Em tempo, a capacidade do tanque de combustível é limitada pelo regulamento a 22 litros e é possível que um otimismo excessivo neste controle resulte em pane seca, na prova de Misano aconteceu com Johann Zarco, que estava disputando a sétima posição na última volta e cruzou a linha final em décimo quinto, empurrando seu equipamento.

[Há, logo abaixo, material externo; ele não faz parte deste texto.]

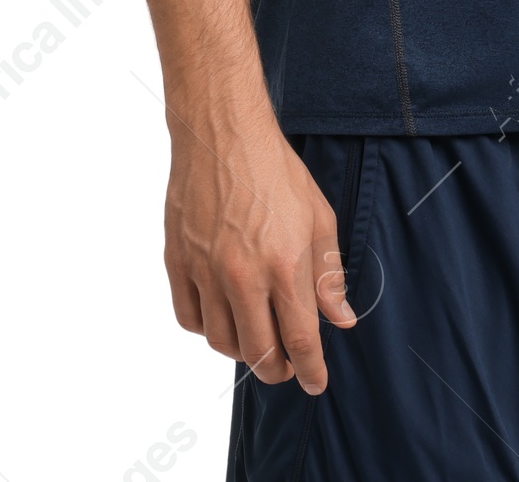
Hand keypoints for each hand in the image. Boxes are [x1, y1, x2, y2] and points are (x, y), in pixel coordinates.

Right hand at [163, 114, 355, 393]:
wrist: (223, 134)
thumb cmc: (276, 171)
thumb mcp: (319, 216)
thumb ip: (328, 274)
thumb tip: (341, 320)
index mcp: (284, 263)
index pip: (300, 340)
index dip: (311, 370)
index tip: (317, 383)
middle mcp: (242, 275)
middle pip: (259, 352)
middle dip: (278, 370)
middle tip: (288, 367)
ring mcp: (205, 271)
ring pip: (222, 341)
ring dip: (243, 350)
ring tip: (258, 339)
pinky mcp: (177, 262)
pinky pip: (190, 318)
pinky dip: (207, 327)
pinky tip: (224, 315)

Uma das maravilhas da MotoGP é que depois de apagarem as luzes de largada todas as decisões são exclusivas dos pilotos, o pessoal de apoio pode quando muito informar quantas voltas faltam, diferenças para os concorrentes mais próximos ou enviar pequenas mensagens para o visor multimídia, o ajuste do equipamento depende exclusivamente da sensibilidade e comandos do condutor. O piloto é senhor absoluto de suas escolhas e pode configurar o equipamento de acordo com o seu sentimento em relação a moto, ao estado da pista e a estratégia que pretende implementar. Se pretende abrir em relação aos seus concorrentes pode selecionar ajustes agressivos, com a consciência de que a fatura vai ser apresentada no final.

Com tantas variáveis que podem ser controladas a atenção dos pilotos não permite descuidos. Qualquer desconcentração ou vacilo pode resultar em perda de desempenho ou em uma queda, como a que aconteceu com Zarco (pane seca) ou Lorenzo (queda)em Misano.